• Set exercise: Change "Transcribe the text in this image" to "Write out the word shown in this image" in the lines running from the start through the line containing "பங்குகளிலும்", including that line, and keep all other text the same. Omit the pictures from your answer.

• Stored items:
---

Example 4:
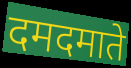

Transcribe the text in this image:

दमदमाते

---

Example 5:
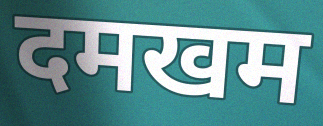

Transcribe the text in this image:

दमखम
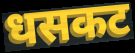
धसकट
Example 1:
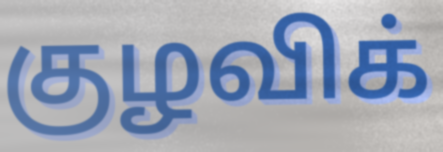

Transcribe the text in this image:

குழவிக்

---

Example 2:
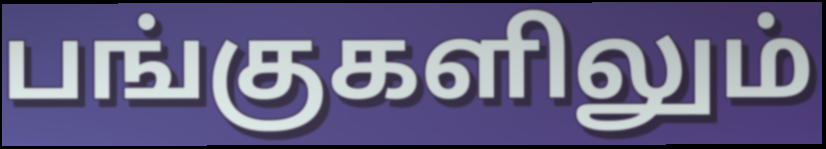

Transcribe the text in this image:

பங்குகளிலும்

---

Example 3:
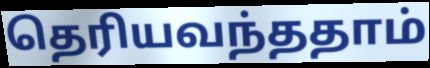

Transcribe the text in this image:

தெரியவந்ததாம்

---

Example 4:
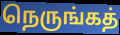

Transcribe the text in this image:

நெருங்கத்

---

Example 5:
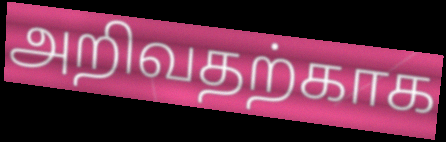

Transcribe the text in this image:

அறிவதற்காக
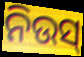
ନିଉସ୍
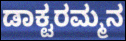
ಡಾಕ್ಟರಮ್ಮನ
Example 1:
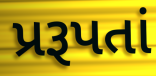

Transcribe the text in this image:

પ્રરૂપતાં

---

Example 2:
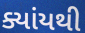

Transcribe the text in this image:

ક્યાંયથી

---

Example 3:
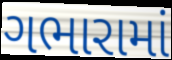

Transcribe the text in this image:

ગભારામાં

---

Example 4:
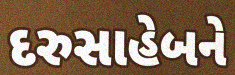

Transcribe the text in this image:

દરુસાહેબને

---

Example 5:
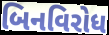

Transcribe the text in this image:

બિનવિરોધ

• Answer for this exercise:
---

Example 4:

Write out the word shown in this image:

दमदमाते

---

Example 5:

Write out the word shown in this image:

दमखम
धसकट
Example 1:

Write out the word shown in this image:

குழவிக்

---

Example 2:

Write out the word shown in this image:

பங்குகளிலும்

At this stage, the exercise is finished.